Constrained reflects “trusts only expanded to about 60% within, and a few never came on board”: within-trust caps at 0.60 and trust coverage holds at 0.95, never reaching 100%.
Contraction is a downside in which funding gaps decommission services over time (trust coverage drifts from 0.92 to 0.75) and within-trust reach erodes. It answers “what do we lose if the service shrinks from here?”
Edit the numbers to whatever the team agrees; the structure is the point.
9.3.6 Modelling service contraction
Contraction is not a special mode – it is a forward trajectory in which one or both levers decline. To model decommissioning, reduce Trust_Coverage_Pct in the relevant years (each closed service removes its fixed cost and its share of activity). To model services pared back without closing, reduce Within_Trust_Coverage_Pct. Because the fixed per-trust cost follows Trust_Coverage_Pct, a decommissioning scenario correctly shows fixed costs falling as trusts close – something a single activity-only rollout number would miss.
9.3.7 The remaining columns
Column
Meaning
Typical handling
Adms_Growth_Pct
annual growth in hospital admissions (0.015 = +1.5%/yr)
hold constant across rollout scenarios
Prev_Change_Pct
annual population smoking-prevalence change (-0.005 = -0.5%/yr)
hold constant across rollout scenarios
Relapse_Rate
annual relapse to smoking among those quit >12 months
hold constant across rollout scenarios
Year
model-year index (1 = 2019); the engine’s join key
do not edit – derived from Calendar_Year
Phase
A_historical (<=2025) or B_forward (>=2026)
label only
Holding the three assumption columns identical across rollout scenarios ensures any difference in results is attributable to rollout alone – which is the comparison you want.
9.3.8 Adding a scenario: the three files and their layouts
A scenario is defined across three input files, and – this is the single most common source of confusion – they do not share a layout:
macro_trends_panel.csv is scenario-as-rows (long). Each scenario is a block of one row per calendar year, tagged by the Scenario column. This is where the rollout (the two coverage levers) lives.
scenarios_control_panel.csv is scenario-as-columns (wide). Each scenario is a column; each row is a clinical, quit-success, or cost parameter. This is where screening rates, assessment probabilities, prescribing, unit costs, and n_trusts_modelled live.
equity_multipliers_panel.csv is also scenario-as-columns (wide). Each scenario is a column of demographic (age/IMD) multipliers applied on top of the control-panel values.
The set of scenarios the model runs is discovered automatically from the columns of scenarios_control_panel.csv: every column that is not Category, Parameter_Name, Arm, Definition, or Source is treated as a scenario. scripts/00_build_scenarios.R melts the wide panels into the long matrices the engine consumes, and main.R then loops over unique(Scenario).
To add a new scenario – say a rollout scenario that differs from Basecase only in coverage – you therefore touch all three files:
macro_trends_panel.csv – add a row-block under the new Scenario name with the coverage trajectory you want (2026 onward; history shared).
scenarios_control_panel.csv – add a column with the new name. To vary only rollout, copy the Basecase column verbatim. (To explore rollout under an improved clinical pathway instead, copy a ..._BEST column.)
equity_multipliers_panel.csv – add a column with the new name, again copying Basecase. This step is easy to forget but matters: a scenario with no equity column is not given Basecase’s demographic gradient – its multipliers default to a neutral 1.0, which would make the scenario demographically flat and confound a rollout-only comparison. (This is why MVS, which has no equity column, is deliberately flat.)
Re-run scripts/00_build_scenarios.R (or the whole main.R) so the long matrices regenerate and the new scenario is picked up.

• [Record excerpts]
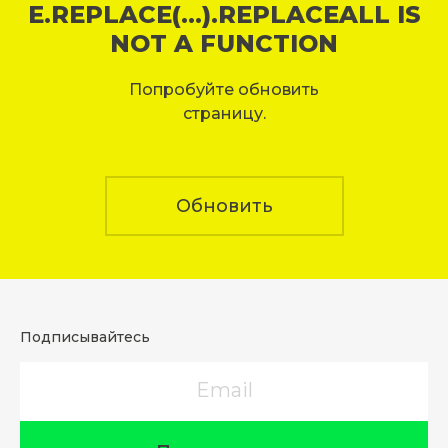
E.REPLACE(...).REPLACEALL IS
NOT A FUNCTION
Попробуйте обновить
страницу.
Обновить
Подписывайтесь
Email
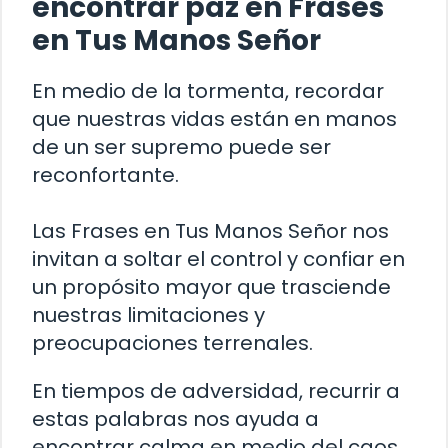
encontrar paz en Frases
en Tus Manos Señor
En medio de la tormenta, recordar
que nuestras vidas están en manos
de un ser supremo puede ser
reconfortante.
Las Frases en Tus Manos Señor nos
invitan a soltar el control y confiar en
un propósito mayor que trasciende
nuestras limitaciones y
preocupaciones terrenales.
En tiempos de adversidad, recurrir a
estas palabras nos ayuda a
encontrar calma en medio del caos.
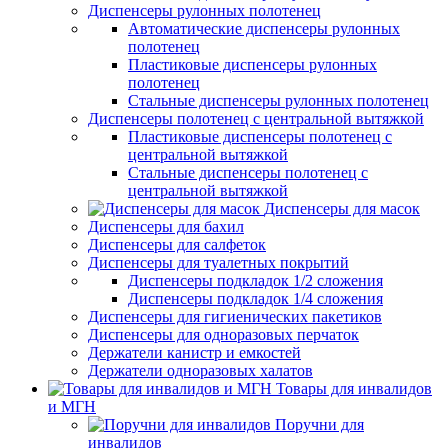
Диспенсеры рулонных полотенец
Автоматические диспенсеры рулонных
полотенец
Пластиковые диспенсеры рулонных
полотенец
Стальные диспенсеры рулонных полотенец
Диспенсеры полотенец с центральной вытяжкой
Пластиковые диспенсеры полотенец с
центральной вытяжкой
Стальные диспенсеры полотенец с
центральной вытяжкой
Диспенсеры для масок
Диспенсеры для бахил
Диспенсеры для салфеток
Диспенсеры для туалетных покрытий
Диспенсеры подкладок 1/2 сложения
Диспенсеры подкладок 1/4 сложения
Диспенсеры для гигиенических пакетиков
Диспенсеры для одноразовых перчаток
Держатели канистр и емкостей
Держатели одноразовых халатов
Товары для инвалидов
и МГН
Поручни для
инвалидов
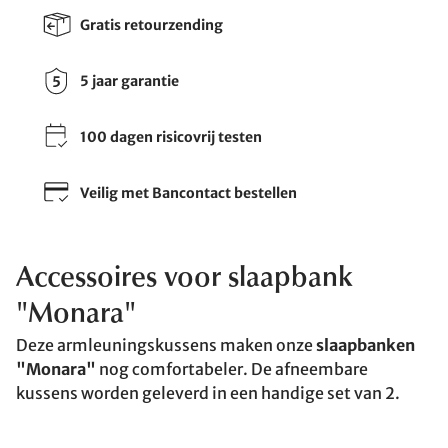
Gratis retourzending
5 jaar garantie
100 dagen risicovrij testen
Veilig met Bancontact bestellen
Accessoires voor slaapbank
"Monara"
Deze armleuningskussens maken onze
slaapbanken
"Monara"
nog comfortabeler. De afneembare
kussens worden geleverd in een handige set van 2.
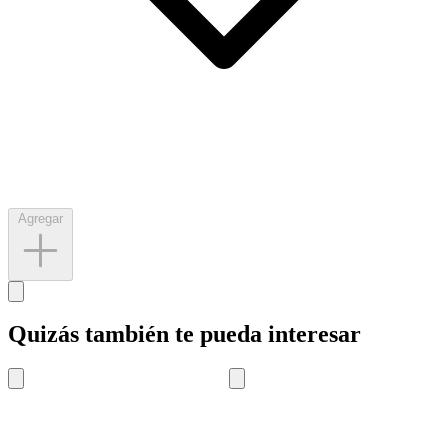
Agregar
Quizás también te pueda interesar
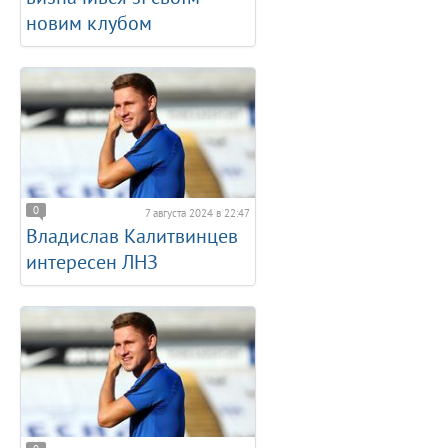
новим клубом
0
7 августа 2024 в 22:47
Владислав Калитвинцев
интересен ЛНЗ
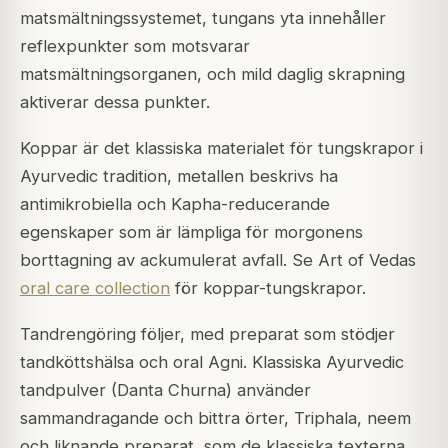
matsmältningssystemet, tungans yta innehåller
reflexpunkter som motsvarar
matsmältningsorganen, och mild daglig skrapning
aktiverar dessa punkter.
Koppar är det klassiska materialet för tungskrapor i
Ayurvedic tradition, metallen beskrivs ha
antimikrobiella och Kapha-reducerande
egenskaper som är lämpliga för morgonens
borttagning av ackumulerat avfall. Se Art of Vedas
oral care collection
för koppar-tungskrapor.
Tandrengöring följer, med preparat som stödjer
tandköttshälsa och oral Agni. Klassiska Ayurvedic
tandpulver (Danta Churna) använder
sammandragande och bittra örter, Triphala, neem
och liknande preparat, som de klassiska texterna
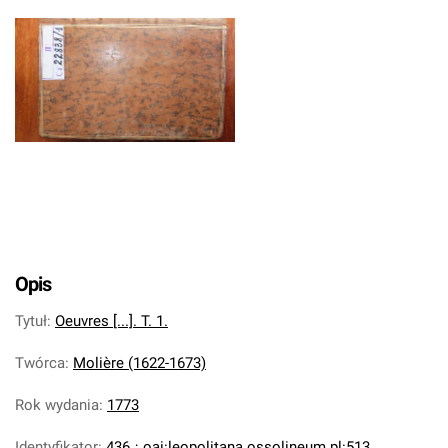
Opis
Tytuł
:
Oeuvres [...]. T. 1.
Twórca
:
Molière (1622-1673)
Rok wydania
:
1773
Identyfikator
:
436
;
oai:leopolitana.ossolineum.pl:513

--

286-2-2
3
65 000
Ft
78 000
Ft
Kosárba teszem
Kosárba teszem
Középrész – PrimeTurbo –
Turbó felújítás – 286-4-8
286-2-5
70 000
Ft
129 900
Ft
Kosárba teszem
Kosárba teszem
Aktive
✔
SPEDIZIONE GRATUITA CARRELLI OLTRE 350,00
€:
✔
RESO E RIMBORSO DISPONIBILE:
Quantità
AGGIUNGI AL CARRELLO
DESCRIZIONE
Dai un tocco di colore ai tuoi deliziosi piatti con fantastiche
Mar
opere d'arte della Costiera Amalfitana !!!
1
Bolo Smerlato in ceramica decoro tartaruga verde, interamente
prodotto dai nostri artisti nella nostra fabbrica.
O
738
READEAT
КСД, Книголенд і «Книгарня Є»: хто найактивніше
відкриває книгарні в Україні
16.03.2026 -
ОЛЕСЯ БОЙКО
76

• [Exercise]
In the scenario-modelling extract, what value do a scenario's demographic multipliers default to when it has no column in equity_multipliers_panel.csv?

• [Output of the task]
They default to a neutral 1.0.